| Document excerpt |
___
- League: Ontario Junior Hockey League
- Sport: Hockey
- Duration: Regular season 2010-09-09 – 2011-02-13 Playoffs 2011-02-14 – 2011-04-12
- Teams: 31
- Finals champions: Wellington Dukes

OJHL seasons
- 2009–10 OJAHL ← 2009-10 CCHL2011–12 OJHL

= 2010–11 OJHL season =

The 2010–11 OJHL season is the 17th season of the Ontario Junior Hockey League (OJHL) and the first since the league existed as two separate bodies in 2009–10. The thirty-one teams of the North, South, East and West Divisions will play 50-game schedules.

Come February, the top teams of each division will play down for the Frank L. Buckland Trophy, the OJHL championship. The winner of the Buckland Cup will compete in the Central Canadian Junior "A" championship, the Dudley Hewitt Cup. If successful against the winners of the Northern Ontario Junior Hockey League and Superior International Junior Hockey League, the champion would then move on to play in the Canadian Junior Hockey League championship, the 2011 Royal Bank Cup.

== Changes ==
- OJHL is reformed.
- Ajax Attack are gone, they merged into the Pickering Panthers.
- Bowmanville Eagles are gone, they merged into the Cobourg Cougars.
- Bramalea Blues, Couchiching Terriers, Seguin Bruins fold.
- Collingwood Blues change name to Collingwood Blackhawks.
- Orangeville Crushers change name to Orangeville Flyers.
___
| Dataset records |
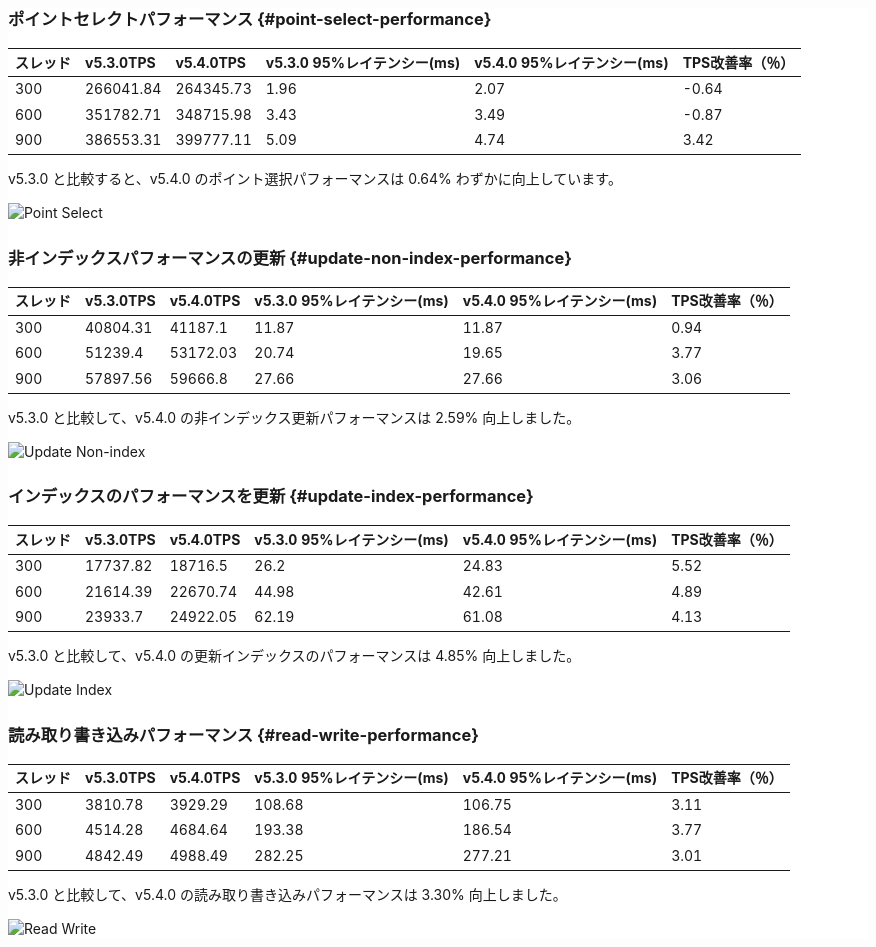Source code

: ### ポイントセレクトパフォーマンス {#point-select-performance}

| スレッド | v5.3.0TPS | v5.4.0TPS | v5.3.0 95%レイテンシー(ms) | v5.4.0 95%レイテンシー(ms) | TPS改善率（％） |
| :--- | :-------- | :-------- | :------------------- | :------------------- | :-------- |
| 300  | 266041.84 | 264345.73 | 1.96                 | 2.07                 | -0.64     |
| 600  | 351782.71 | 348715.98 | 3.43                 | 3.49                 | -0.87     |
| 900  | 386553.31 | 399777.11 | 5.09                 | 4.74                 | 3.42      |

v5.3.0 と比較すると、v5.4.0 のポイント選択パフォーマンスは 0.64% わずかに向上しています。

![Point Select](https://docs-download.pingcap.com/media/images/docs/sysbench_v530vsv540_point_select.png)

### 非インデックスパフォーマンスの更新 {#update-non-index-performance}

| スレッド | v5.3.0TPS | v5.4.0TPS | v5.3.0 95%レイテンシー(ms) | v5.4.0 95%レイテンシー(ms) | TPS改善率（％） |
| :--- | :-------- | :-------- | :------------------- | :------------------- | :-------- |
| 300  | 40804.31  | 41187.1   | 11.87                | 11.87                | 0.94      |
| 600  | 51239.4   | 53172.03  | 20.74                | 19.65                | 3.77      |
| 900  | 57897.56  | 59666.8   | 27.66                | 27.66                | 3.06      |

v5.3.0 と比較して、v5.4.0 の非インデックス更新パフォーマンスは 2.59% 向上しました。

![Update Non-index](https://docs-download.pingcap.com/media/images/docs/sysbench_v530vsv540_update_non_index.png)

### インデックスのパフォーマンスを更新 {#update-index-performance}

| スレッド | v5.3.0TPS | v5.4.0TPS | v5.3.0 95%レイテンシー(ms) | v5.4.0 95%レイテンシー(ms) | TPS改善率（％） |
| :--- | :-------- | :-------- | :------------------- | :------------------- | :-------- |
| 300  | 17737.82  | 18716.5   | 26.2                 | 24.83                | 5.52      |
| 600  | 21614.39  | 22670.74  | 44.98                | 42.61                | 4.89      |
| 900  | 23933.7   | 24922.05  | 62.19                | 61.08                | 4.13      |

v5.3.0 と比較して、v5.4.0 の更新インデックスのパフォーマンスは 4.85% 向上しました。

![Update Index](https://docs-download.pingcap.com/media/images/docs/sysbench_v530vsv540_update_index.png)

### 読み取り書き込みパフォーマンス {#read-write-performance}

| スレッド | v5.3.0TPS | v5.4.0TPS | v5.3.0 95%レイテンシー(ms) | v5.4.0 95%レイテンシー(ms) | TPS改善率（％） |
| :--- | :-------- | :-------- | :------------------- | :------------------- | :-------- |
| 300  | 3810.78   | 3929.29   | 108.68               | 106.75               | 3.11      |
| 600  | 4514.28   | 4684.64   | 193.38               | 186.54               | 3.77      |
| 900  | 4842.49   | 4988.49   | 282.25               | 277.21               | 3.01      |

v5.3.0 と比較して、v5.4.0 の読み取り書き込みパフォーマンスは 3.30% 向上しました。

![Read Write](https://docs-download.pingcap.com/media/images/docs/sysbench_v530vsv540_read_write.png)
___
| Set of tasks |
1: In the 2010–11 OJHL season text, take everything from "Come February, the" down to "to Orangeville Flyers." and write it out again with "Flyers" swapped for "Hawks".
2: According to the 2010–11 OJHL season text, which team did the Ajax Attack merge into?
Work only from the 2010–11 OJHL season text, not the records.

| Answers in order |
1:
Come February, the top teams of each division will play down for the Frank L. Buckland Trophy, the OJHL championship. The winner of the Buckland Cup will compete in the Central Canadian Junior "A" championship, the Dudley Hewitt Cup. If successful against the winners of the Northern Ontario Junior Hockey League and Superior International Junior Hockey League, the champion would then move on to play in the Canadian Junior Hockey League championship, the 2011 Royal Bank Cup.

== Changes ==
- OJHL is reformed.
- Ajax Attack are gone, they merged into the Pickering Panthers.
- Bowmanville Eagles are gone, they merged into the Cobourg Cougars.
- Bramalea Blues, Couchiching Terriers, Seguin Bruins fold.
- Collingwood Blues change name to Collingwood Blackhawks.
- Orangeville Crushers change name to Orangeville Hawks.

2: The Pickering Panthers.